++++ Supplied material

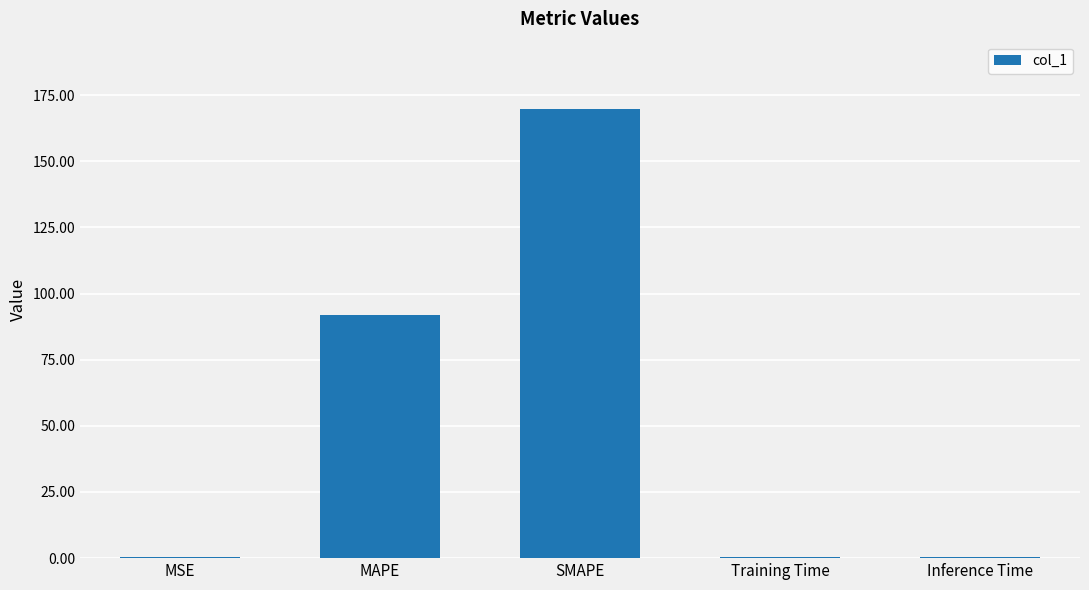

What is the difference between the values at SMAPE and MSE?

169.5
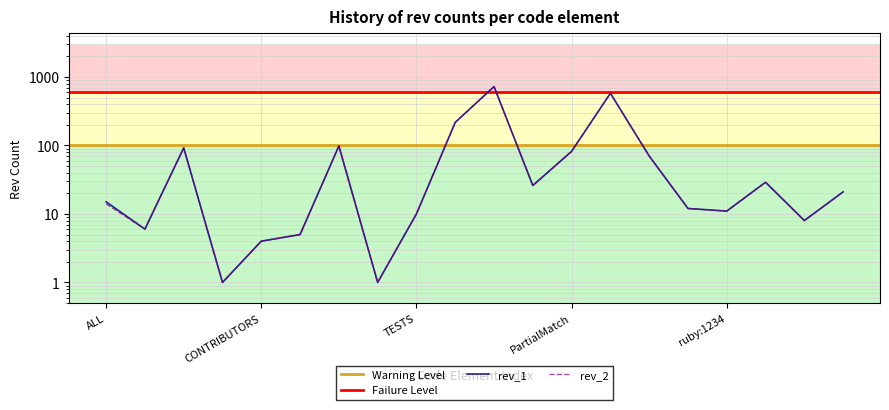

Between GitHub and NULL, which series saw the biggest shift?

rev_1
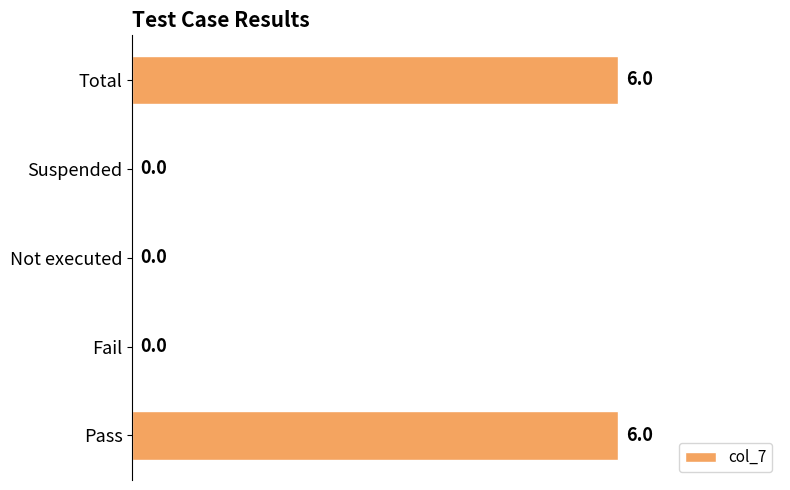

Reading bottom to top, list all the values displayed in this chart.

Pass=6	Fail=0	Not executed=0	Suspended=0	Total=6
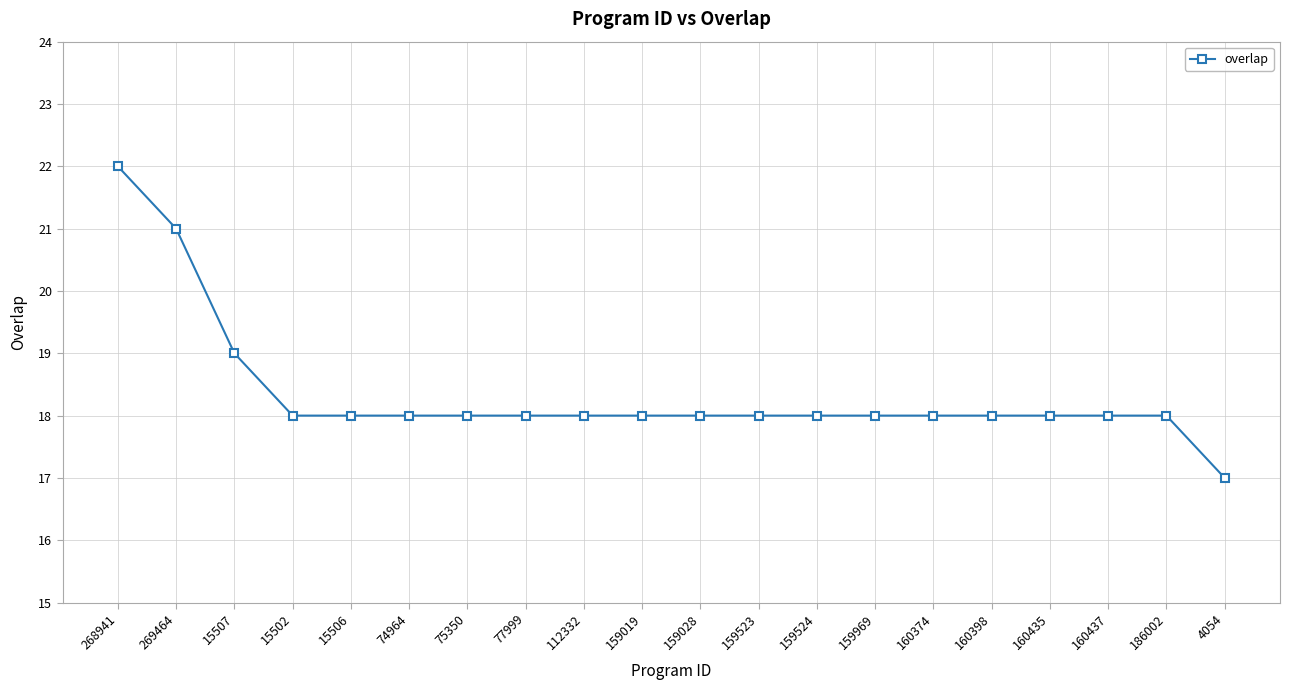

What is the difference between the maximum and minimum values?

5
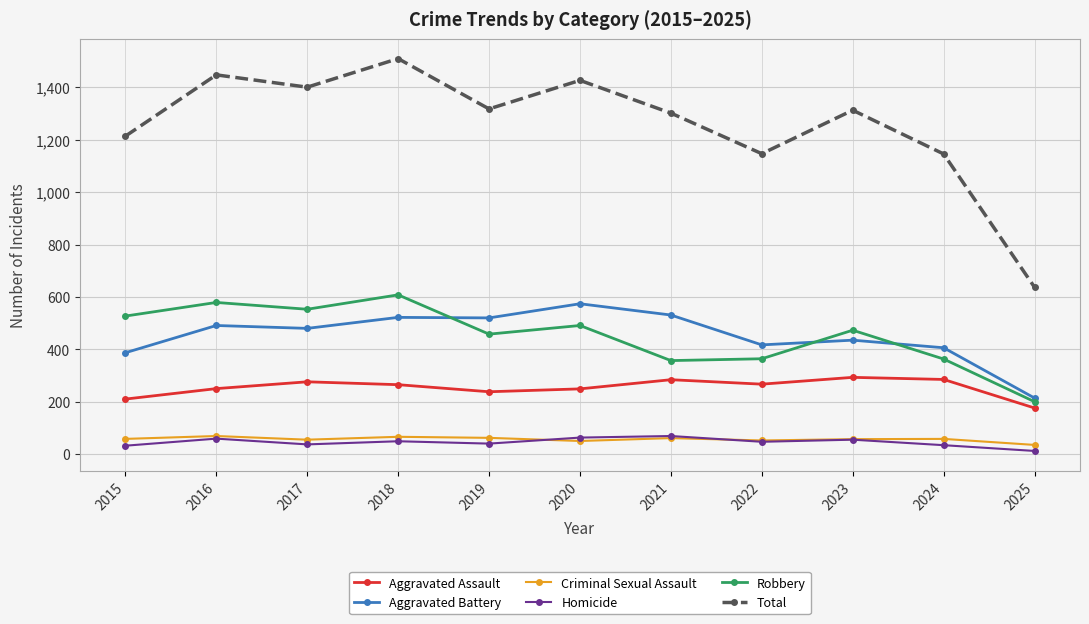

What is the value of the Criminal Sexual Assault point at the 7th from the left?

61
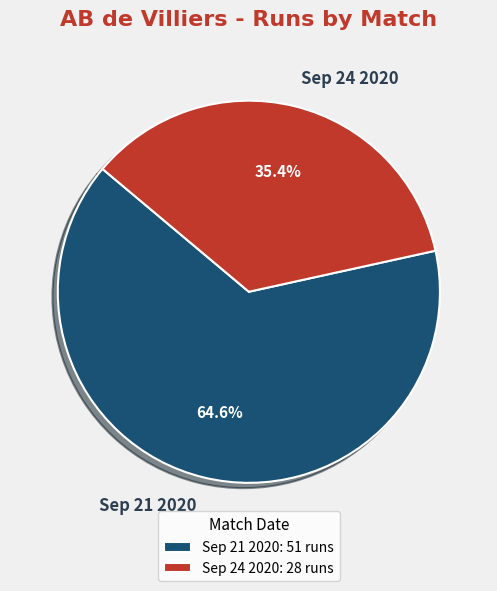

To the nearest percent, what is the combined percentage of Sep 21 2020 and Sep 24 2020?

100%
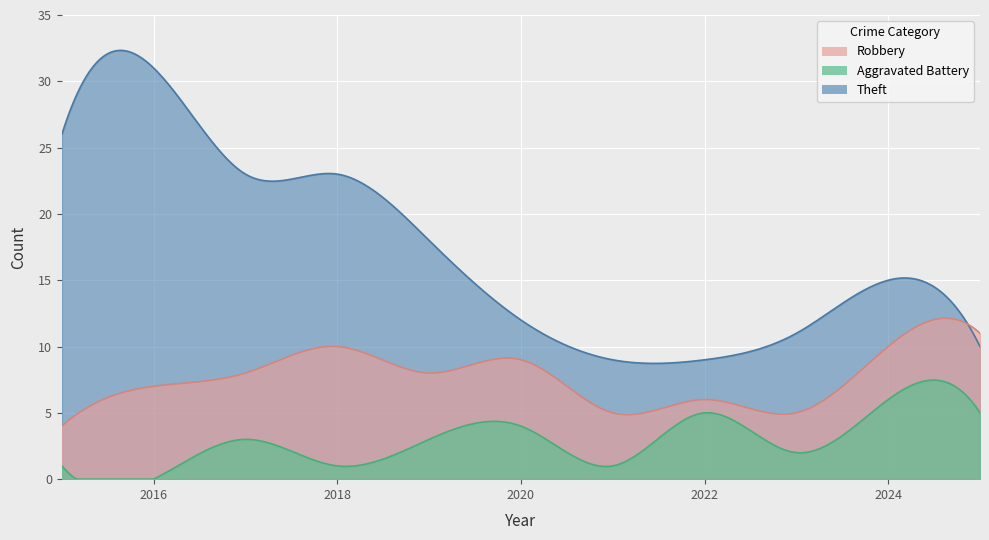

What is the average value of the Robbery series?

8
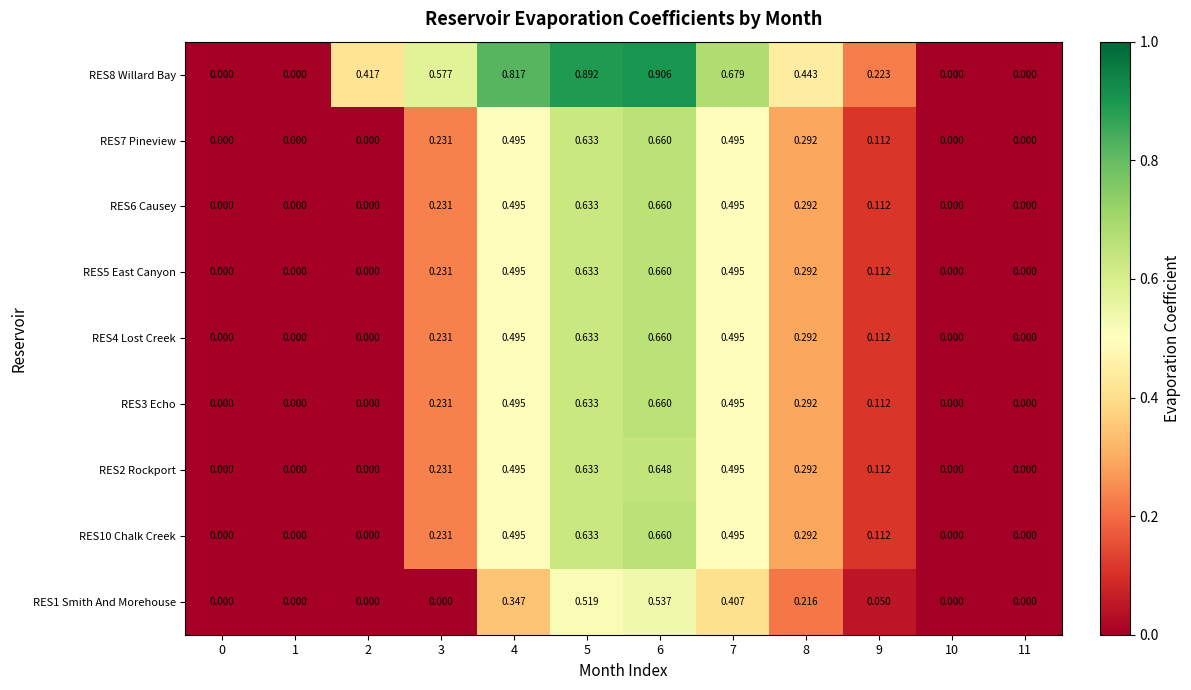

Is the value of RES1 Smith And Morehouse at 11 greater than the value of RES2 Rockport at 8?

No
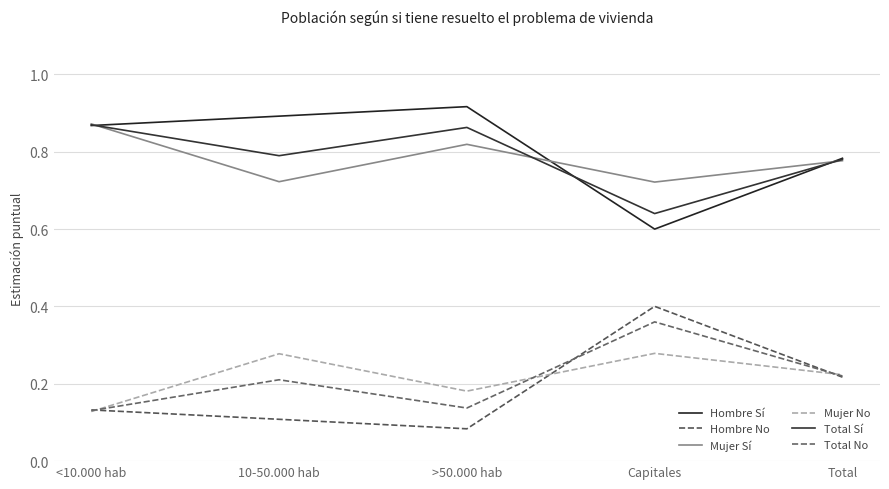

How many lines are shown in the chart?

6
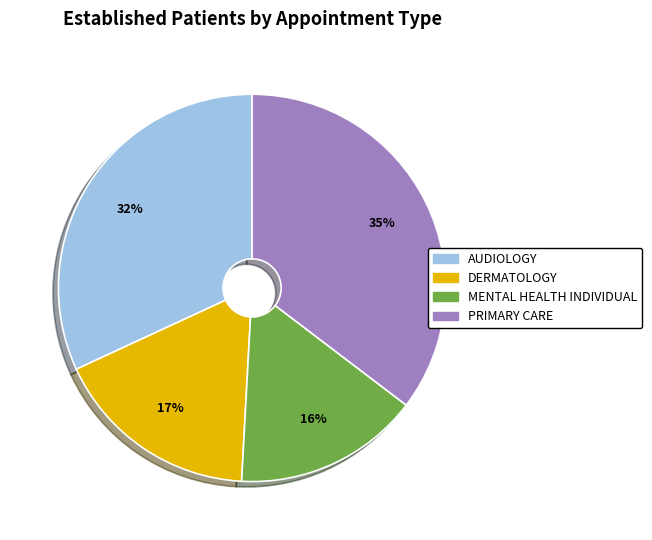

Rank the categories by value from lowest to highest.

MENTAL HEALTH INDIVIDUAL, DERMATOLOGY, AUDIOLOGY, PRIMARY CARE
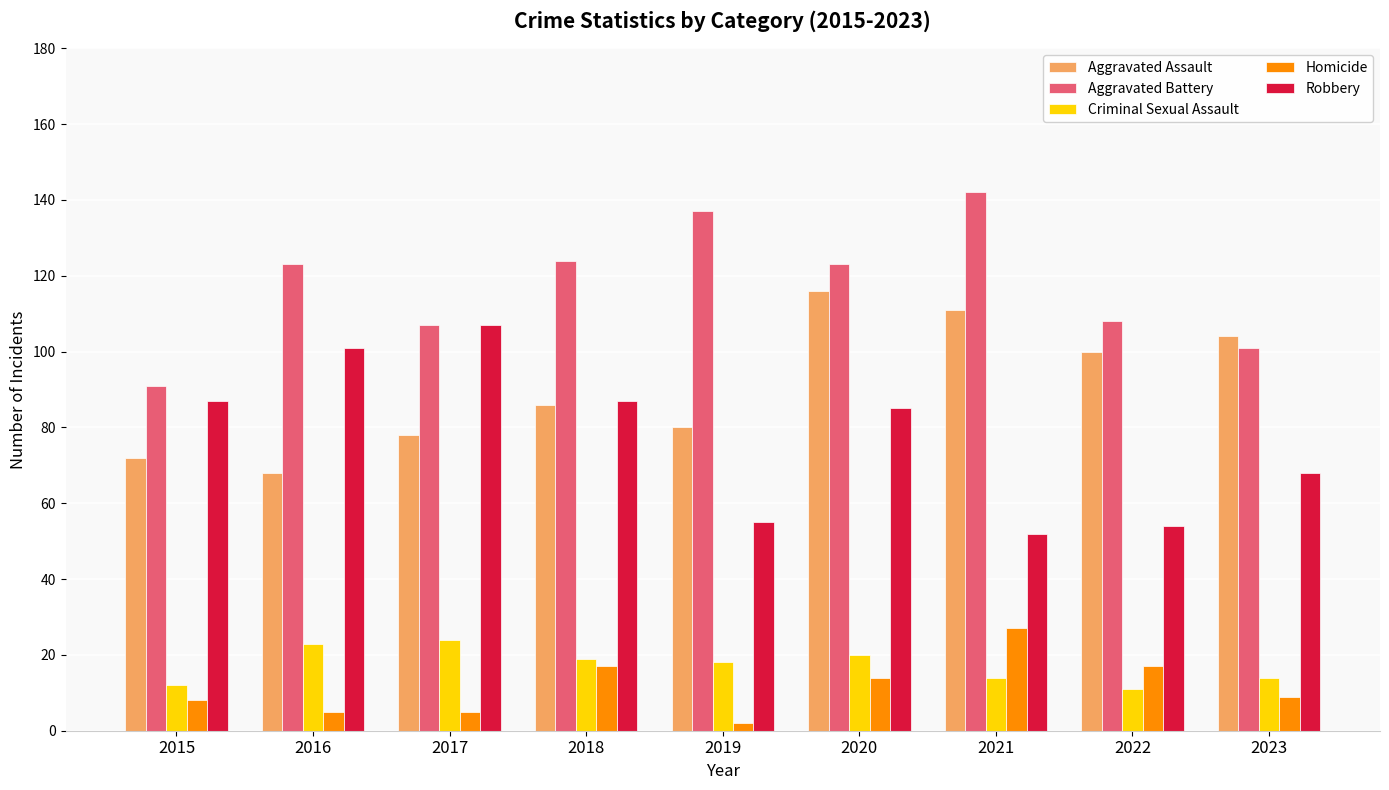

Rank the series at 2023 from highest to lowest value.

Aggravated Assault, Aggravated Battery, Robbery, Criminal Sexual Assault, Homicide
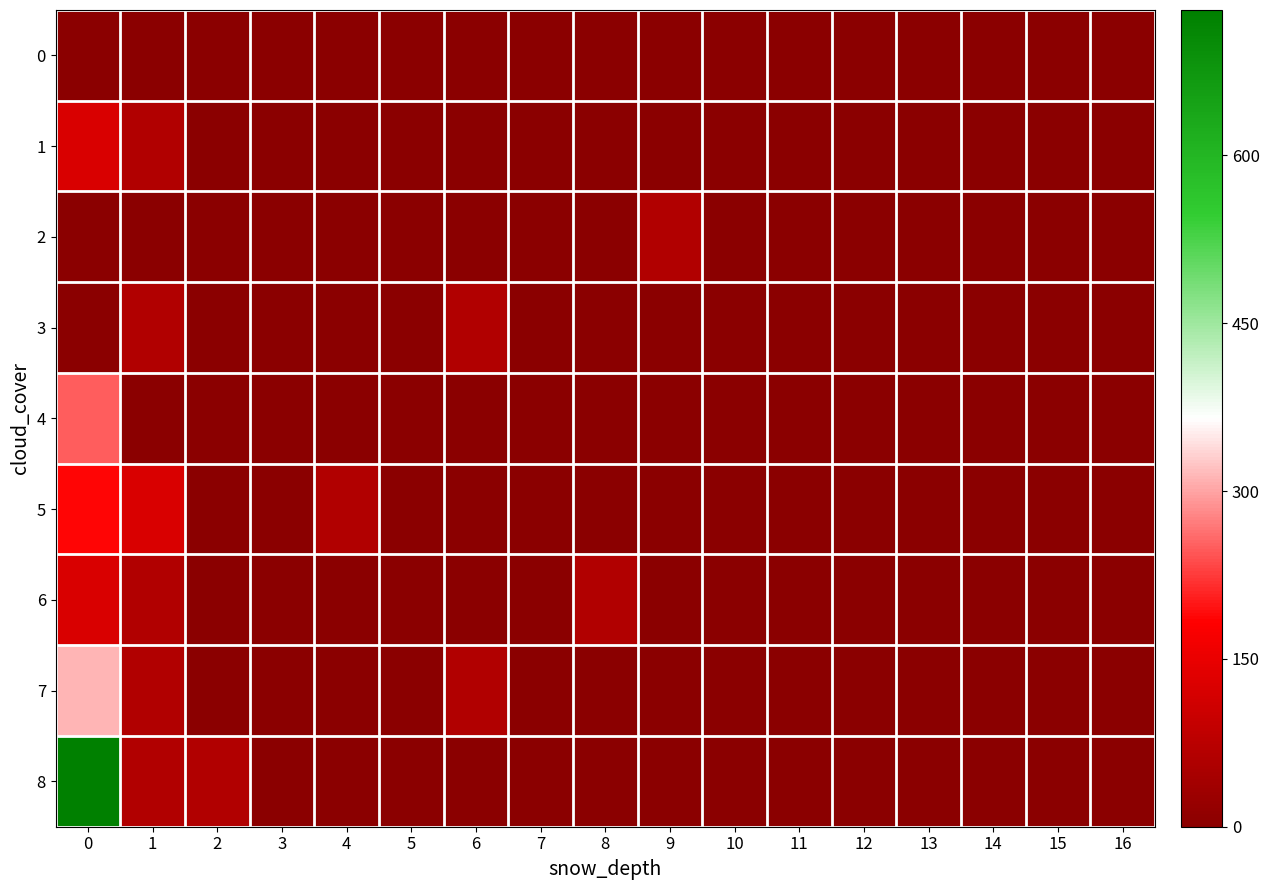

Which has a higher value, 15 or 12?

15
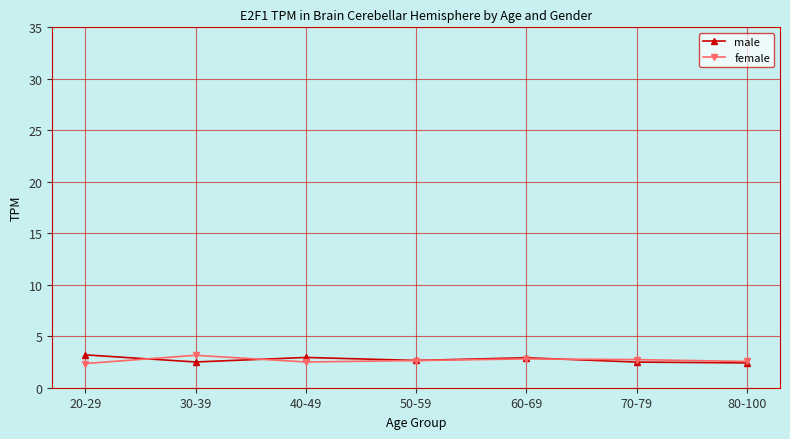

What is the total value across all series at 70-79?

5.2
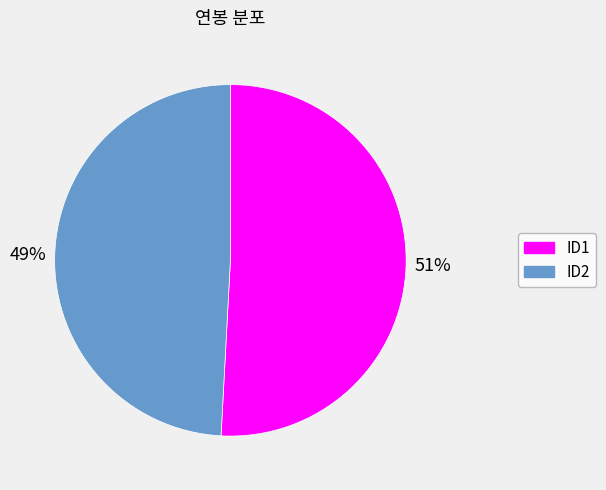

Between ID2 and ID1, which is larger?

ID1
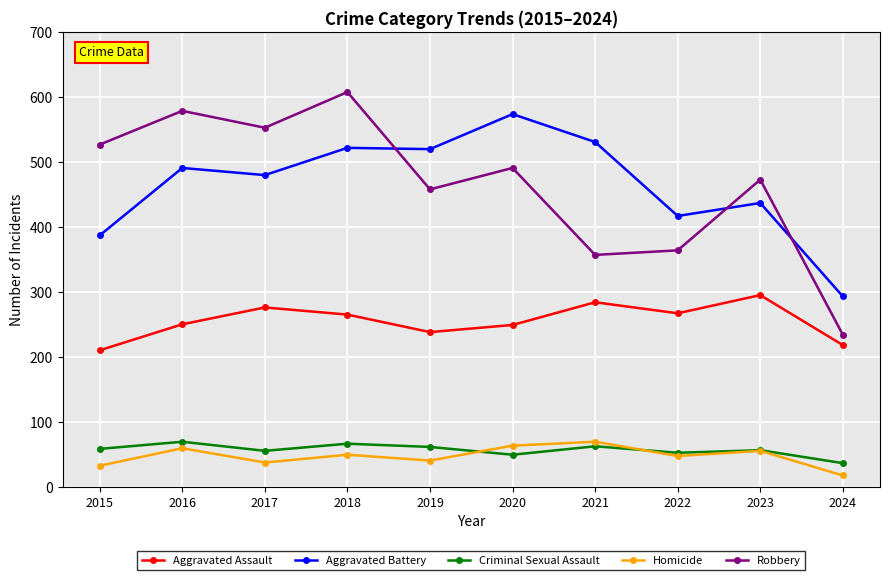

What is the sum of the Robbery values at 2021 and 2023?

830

++++++++

### Task requirements:
Turn the records above into a Markdown table with a column called Num for the row number and a column called Entry for each line, skipping blank lines. Leave the pictures out.

### Your solution:
| Num | Entry |
|---|---|
| 1 | What is the difference between the values at SMAPE and MSE? |
| 2 | 169.5 |
| 3 | Between GitHub and NULL, which series saw the biggest shift? |
| 4 | rev_1 |
| 5 | Reading bottom to top, list all the values displayed in this chart. |
| 6 | Pass=6	Fail=0	Not executed=0	Suspended=0	Total=6 |
| 7 | What is the difference between the maximum and minimum values? |
| 8 | 5 |
| 9 | What is the value of the Criminal Sexual Assault point at the 7th from the left? |
| 10 | 61 |
| 11 | To the nearest percent, what is the combined percentage of Sep 21 2020 and Sep 24 2020? |
| 12 | 100% |
| 13 | What is the average value of the Robbery series? |
| 14 | 8 |
| 15 | Is the value of RES1 Smith And Morehouse at 11 greater than the value of RES2 Rockport at 8? |
| 16 | No |
| 17 | How many lines are shown in the chart? |
| 18 | 6 |
| 19 | Rank the categories by value from lowest to highest. |
| 20 | MENTAL HEALTH INDIVIDUAL, DERMATOLOGY, AUDIOLOGY, PRIMARY CARE |
| 21 | Rank the series at 2023 from highest to lowest value. |
| 22 | Aggravated Assault, Aggravated Battery, Robbery, Criminal Sexual Assault, Homicide |
| 23 | Which has a higher value, 15 or 12? |
| 24 | 15 |
| 25 | What is the total value across all series at 70-79? |
| 26 | 5.2 |
| 27 | Between ID2 and ID1, which is larger? |
| 28 | ID1 |
| 29 | What is the sum of the Robbery values at 2021 and 2023? |
| 30 | 830 |